**DIRECTIVE**
Lay out the lines of the listing from the line with "We fine-tune the" to the line with "## 5 Ablation Studies" as a numbered list, omitting blank lines.

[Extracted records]
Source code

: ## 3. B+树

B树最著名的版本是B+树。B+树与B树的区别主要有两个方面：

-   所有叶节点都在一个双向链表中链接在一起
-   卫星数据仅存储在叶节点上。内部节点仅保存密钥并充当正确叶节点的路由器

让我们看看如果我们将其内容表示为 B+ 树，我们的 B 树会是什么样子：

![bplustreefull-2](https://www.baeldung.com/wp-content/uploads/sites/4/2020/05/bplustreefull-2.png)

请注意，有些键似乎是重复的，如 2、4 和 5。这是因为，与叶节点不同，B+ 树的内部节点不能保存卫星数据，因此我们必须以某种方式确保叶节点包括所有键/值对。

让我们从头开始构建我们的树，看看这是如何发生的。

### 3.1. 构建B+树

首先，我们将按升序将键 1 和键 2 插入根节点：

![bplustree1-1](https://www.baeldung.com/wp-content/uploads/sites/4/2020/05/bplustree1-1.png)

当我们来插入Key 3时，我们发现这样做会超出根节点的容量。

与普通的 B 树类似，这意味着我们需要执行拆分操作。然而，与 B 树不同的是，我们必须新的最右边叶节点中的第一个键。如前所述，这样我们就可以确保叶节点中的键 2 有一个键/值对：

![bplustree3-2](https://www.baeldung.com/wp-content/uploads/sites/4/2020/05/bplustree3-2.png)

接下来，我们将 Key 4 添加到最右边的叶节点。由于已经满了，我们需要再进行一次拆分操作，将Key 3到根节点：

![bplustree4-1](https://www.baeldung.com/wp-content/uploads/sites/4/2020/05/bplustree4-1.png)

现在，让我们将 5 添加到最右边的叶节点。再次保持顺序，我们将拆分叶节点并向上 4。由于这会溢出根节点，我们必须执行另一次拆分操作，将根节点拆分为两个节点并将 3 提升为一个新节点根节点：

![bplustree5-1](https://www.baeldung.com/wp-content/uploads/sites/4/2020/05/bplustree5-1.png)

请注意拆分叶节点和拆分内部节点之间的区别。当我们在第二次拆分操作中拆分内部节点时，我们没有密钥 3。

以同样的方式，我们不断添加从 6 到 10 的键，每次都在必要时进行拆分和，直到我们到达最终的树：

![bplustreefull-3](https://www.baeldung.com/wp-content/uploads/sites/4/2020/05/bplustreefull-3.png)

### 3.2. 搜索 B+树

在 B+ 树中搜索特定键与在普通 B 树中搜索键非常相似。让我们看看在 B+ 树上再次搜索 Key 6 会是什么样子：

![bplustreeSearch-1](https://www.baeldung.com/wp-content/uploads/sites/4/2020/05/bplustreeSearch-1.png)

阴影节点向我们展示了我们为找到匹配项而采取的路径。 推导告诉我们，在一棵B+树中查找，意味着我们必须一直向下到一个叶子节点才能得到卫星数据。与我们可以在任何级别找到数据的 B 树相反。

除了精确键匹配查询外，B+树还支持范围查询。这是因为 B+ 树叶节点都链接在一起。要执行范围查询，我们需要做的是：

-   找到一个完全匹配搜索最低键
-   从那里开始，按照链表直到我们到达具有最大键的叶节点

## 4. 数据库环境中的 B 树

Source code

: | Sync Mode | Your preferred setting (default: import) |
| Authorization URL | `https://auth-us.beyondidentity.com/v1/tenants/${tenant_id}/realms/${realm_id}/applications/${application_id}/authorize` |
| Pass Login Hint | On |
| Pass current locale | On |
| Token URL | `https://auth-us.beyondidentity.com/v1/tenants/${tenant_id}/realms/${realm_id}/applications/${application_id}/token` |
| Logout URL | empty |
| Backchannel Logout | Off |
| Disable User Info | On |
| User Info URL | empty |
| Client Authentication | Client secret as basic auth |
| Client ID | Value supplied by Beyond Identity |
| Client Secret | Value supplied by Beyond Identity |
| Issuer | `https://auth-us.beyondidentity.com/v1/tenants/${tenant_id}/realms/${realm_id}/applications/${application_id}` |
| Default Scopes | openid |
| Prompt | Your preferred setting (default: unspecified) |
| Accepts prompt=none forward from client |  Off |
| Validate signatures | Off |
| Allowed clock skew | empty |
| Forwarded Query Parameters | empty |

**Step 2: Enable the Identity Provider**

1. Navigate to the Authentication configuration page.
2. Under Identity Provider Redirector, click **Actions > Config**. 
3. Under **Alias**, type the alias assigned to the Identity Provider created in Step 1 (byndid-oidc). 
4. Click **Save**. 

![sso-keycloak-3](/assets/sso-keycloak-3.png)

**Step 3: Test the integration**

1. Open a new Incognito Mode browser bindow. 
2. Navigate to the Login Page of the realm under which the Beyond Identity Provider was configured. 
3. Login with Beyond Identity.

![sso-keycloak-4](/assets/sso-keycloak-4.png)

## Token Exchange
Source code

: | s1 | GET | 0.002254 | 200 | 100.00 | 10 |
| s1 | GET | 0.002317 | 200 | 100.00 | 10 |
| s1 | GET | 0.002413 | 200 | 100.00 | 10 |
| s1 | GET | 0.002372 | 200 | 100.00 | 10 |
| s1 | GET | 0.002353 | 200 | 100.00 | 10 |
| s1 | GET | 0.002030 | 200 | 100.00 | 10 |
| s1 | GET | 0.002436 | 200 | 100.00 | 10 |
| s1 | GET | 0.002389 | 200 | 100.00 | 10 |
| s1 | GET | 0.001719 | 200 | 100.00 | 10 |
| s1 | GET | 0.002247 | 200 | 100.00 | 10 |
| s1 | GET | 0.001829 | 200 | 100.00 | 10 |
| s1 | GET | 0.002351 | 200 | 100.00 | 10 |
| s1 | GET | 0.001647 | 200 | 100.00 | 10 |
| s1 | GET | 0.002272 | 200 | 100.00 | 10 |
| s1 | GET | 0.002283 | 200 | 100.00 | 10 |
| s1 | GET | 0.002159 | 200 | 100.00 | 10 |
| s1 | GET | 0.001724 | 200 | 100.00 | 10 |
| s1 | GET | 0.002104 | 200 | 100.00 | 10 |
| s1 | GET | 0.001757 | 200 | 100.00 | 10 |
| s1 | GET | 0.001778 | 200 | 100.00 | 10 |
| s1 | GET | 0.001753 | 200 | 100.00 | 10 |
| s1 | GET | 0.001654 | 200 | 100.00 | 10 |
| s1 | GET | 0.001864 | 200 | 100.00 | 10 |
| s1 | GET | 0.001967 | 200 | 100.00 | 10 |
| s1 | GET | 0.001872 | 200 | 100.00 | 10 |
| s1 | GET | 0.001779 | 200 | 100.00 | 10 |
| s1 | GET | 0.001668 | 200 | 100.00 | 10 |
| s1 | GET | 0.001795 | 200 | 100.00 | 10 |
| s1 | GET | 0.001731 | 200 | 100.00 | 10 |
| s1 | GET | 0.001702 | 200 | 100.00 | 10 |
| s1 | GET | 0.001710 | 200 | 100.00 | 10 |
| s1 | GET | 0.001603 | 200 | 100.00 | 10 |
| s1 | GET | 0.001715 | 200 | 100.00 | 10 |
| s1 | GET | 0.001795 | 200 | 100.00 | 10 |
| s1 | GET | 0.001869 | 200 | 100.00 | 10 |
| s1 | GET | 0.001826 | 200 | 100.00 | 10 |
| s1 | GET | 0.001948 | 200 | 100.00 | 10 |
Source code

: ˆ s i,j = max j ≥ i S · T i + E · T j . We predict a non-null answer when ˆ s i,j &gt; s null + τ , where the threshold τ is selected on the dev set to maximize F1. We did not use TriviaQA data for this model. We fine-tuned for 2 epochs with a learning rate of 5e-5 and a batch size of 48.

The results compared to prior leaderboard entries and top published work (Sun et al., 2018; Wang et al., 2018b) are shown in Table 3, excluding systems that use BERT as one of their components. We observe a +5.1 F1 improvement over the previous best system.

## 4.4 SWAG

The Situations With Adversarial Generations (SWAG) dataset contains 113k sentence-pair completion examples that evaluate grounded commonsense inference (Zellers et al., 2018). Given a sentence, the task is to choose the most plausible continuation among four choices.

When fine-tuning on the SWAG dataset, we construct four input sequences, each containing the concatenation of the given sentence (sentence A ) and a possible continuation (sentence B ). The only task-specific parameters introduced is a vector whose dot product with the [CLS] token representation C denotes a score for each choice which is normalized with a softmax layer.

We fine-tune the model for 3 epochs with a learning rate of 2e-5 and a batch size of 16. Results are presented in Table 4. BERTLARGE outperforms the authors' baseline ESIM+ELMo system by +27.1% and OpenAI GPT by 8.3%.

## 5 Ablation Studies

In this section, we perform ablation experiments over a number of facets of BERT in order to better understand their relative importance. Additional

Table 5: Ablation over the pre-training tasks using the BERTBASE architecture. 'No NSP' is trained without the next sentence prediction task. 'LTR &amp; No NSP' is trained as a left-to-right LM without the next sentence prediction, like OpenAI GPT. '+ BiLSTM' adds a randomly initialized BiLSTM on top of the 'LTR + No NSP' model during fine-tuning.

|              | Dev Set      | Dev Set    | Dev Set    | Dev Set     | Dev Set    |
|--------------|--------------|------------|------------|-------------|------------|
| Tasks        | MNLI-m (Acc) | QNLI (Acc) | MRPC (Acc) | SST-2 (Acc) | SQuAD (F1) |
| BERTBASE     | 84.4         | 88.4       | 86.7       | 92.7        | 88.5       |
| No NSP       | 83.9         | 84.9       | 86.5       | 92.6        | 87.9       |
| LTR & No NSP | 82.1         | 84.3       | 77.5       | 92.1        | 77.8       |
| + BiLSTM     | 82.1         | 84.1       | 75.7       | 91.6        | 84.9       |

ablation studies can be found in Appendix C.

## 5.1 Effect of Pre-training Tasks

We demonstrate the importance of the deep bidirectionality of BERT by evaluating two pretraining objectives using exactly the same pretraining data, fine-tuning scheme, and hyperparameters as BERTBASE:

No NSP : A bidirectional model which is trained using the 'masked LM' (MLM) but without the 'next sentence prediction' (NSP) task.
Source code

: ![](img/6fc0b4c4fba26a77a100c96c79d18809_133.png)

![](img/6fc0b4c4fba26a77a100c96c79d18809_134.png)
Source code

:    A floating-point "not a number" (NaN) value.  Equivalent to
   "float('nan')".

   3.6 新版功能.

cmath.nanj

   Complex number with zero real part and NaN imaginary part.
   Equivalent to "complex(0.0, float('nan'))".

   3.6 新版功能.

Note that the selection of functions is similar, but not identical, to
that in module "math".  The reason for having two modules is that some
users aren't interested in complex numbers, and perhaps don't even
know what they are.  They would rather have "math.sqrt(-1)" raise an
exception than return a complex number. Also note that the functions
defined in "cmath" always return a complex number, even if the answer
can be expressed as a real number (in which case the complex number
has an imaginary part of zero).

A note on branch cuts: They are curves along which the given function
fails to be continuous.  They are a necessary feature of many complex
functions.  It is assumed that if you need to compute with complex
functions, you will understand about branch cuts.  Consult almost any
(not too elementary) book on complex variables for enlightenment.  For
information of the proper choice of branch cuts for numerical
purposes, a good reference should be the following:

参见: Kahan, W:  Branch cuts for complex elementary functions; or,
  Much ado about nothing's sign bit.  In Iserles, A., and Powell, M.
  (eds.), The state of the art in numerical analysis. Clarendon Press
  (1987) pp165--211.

**WRITTEN RESPONSE**
1. We fine-tune the model for 3 epochs with a learning rate of 2e-5 and a batch size of 16. Results are presented in Table 4. BERTLARGE outperforms the authors' baseline ESIM+ELMo system by +27.1% and OpenAI GPT by 8.3%.
2. ## 5 Ablation Studies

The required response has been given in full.